Useful for ensuring that you are working with the definitive path to a file or directory.

Symlinks

  • Path.symlink_to(target): Creates a symbolic link pointing to the target.
  • Path.is_symlink(): Checks if the path is a symbolic link.
  • Handling symbolic links is crucial in environments where they are commonly used, like Unix/Linux systems.

Working with File System Metadata

Accessing File Properties:

  • Path.stat(): Returns information like size, modification time, etc.
  • This method is vital for scripts that need to monitor or react to changes in file properties.

Ownership and Permissions

  • Methods like Path.chmod(), Path.owner(), and Path.group() allow you to change file permissions and examine file ownership.
  • Important for scripts that manage file security or need to modify access rights.

Error Handling in pathlib

It's important to handle exceptions when working with file operations to avoid crashes due to issues like missing files or permission errors.

from pathlib import Path, PathError

try:
    with open(file_path, 'r') as f:
        content = f.read()
except FileNotFoundError:
    print("File not found")
except PathError as e:
    print(f"Path error: {e}")

Introduction to shutil

shutil is a Python module that offers a number of high-level operations on files and collections of files. This module is part of the Python Standard Library and provides functionality for file copying, moving, renaming, and deletion, as well as directory and archive management. While pathlib is excellent for file path manipulations and basic file operations, shutil complements it by providing more advanced and specialized file operations.

Why shutil Exists Alongside pathlib

  • Different Focus and Scope: While pathlib is primarily designed for path manipulation and basic file operations (like reading/writing files), shutil is focused on high-level file operations like copying, moving, and archiving files and directories.

  • Complementary Functionality: shutil complements pathlib by providing functionality that pathlib does not, particularly in handling operations involving multiple files or directories.

  • Legacy Support: shutil has been part of Python for a longer time and provides some functionalities that predate pathlib.
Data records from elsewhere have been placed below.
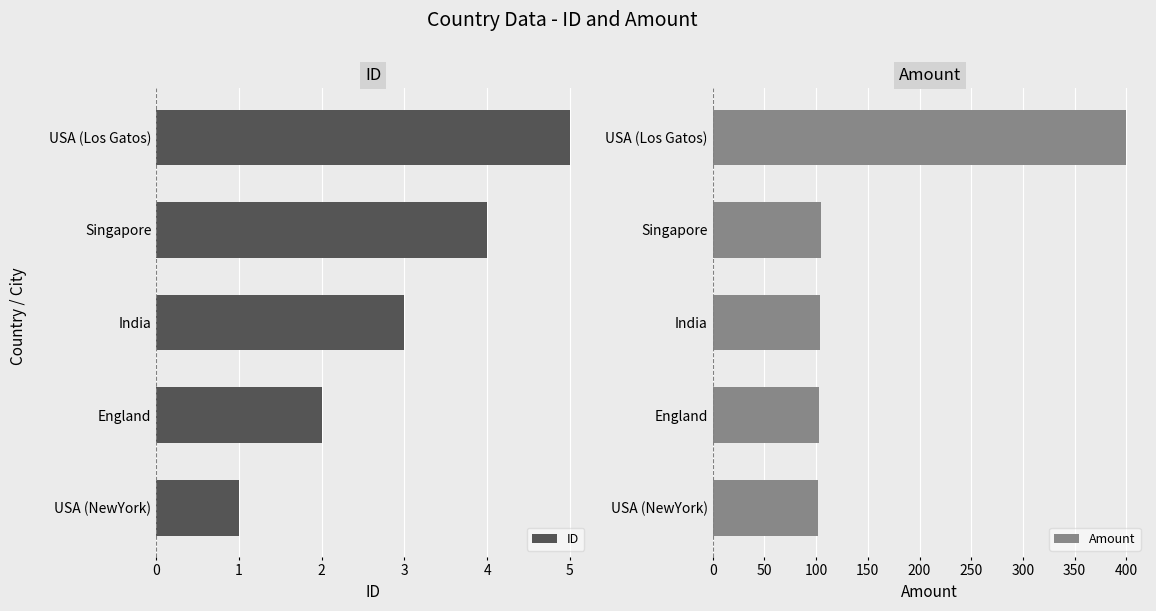

What are all the series names shown in the legend?

ID, Amount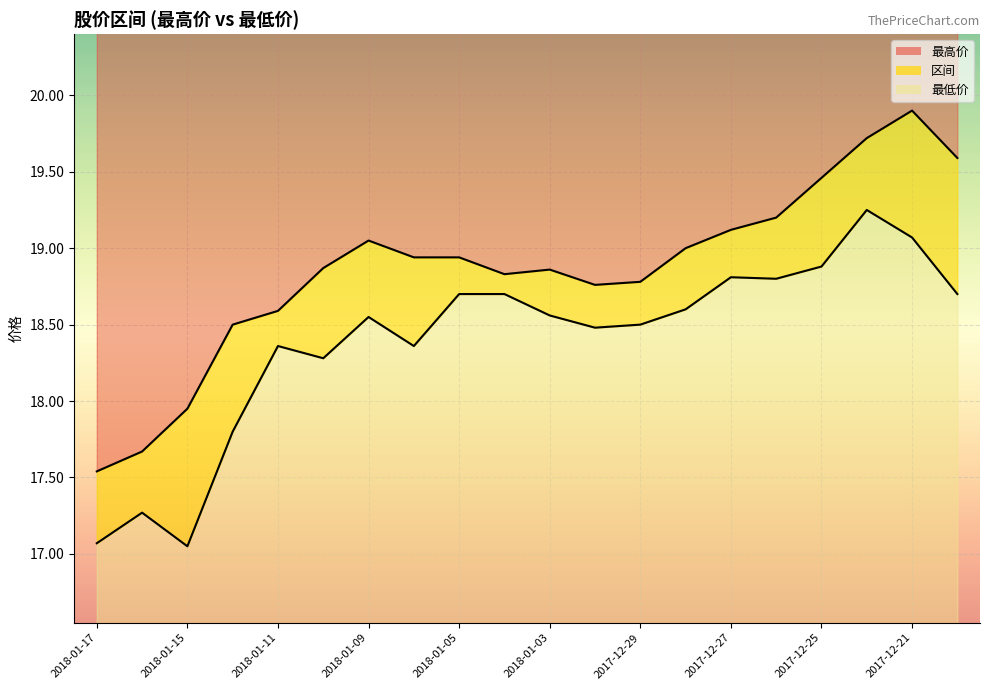

The value of 最高价 at 2018-01-04 is 18.8. True or false?

True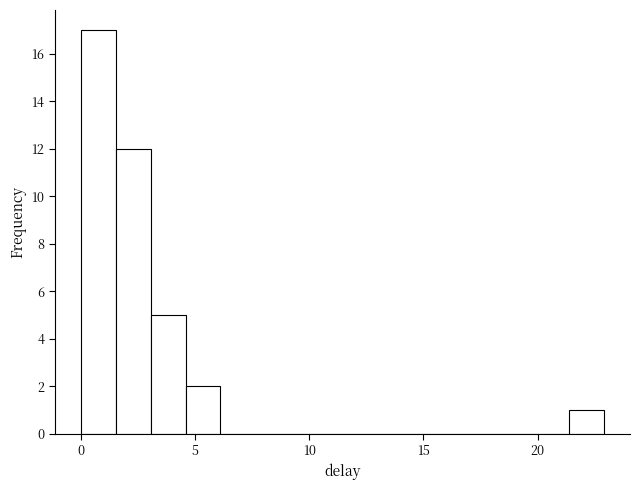

Around what value on the x-axis is the tallest bar? Give the approximate position of its centre, as read against the axis.

1.0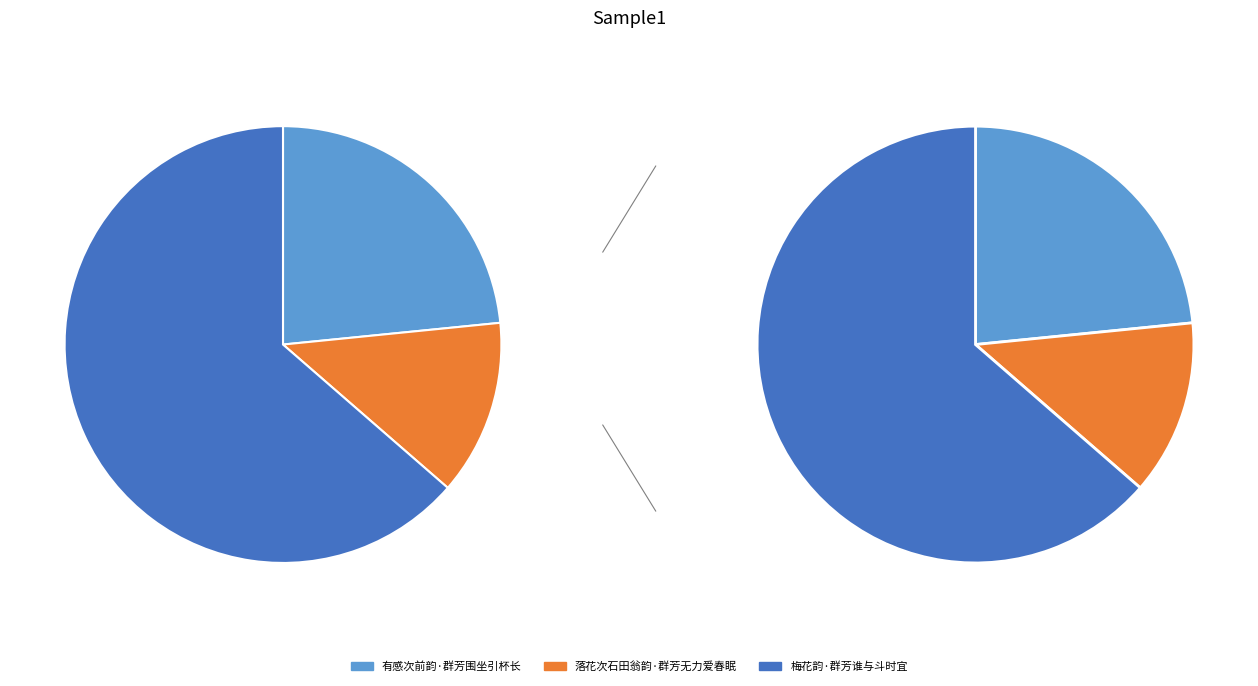

To the nearest percent, what is the difference between the 梅花韵·群芳谁与斗时宜 and 落花次石田翁韵·群芳无力爱春眠 slice percentages?

51%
It's well-integrated into existing Python codebases.

Key Functionalities of shutil

File Copying and Moving

Copying Files:

  • shutil.copy(src, dst): Copies the file src to the file or directory dst. If dst specifies a directory, the file will be copied into dst using the base filename from src.
  • shutil.copy2(src, dst): Similar to shutil.copy(), but copy2() also attempts to preserve file metadata.

Copying Directories:

  • shutil.copytree(src, dst): Recursively copies an entire directory tree rooted at src to a directory named dst.

Moving Files and Directories:

  • shutil.move(src, dst): Recursively moves a file or directory (src) to another location (dst).

Directory Management

Removing Directories:

  • shutil.rmtree(path): Recursively deletes a directory and all its contents.

Changing Ownership and Permissions:

  • shutil.chown() allows changing the owner and group of a file or directory.

Disk Space

  • shutil.disk_usage(path): Returns disk usage statistics about the path as a named tuple with the attributes total, used, and free, representing the total, used, and free space in bytes.

Archiving Operations

Creating and Extracting Archives:

  • shutil.make_archive(base_name, format, root_dir): Creates an archive (like zip or tar) of the root_dir.
  • shutil.unpack_archive(filename, extract_dir): Extracts an archive into the extract_dir.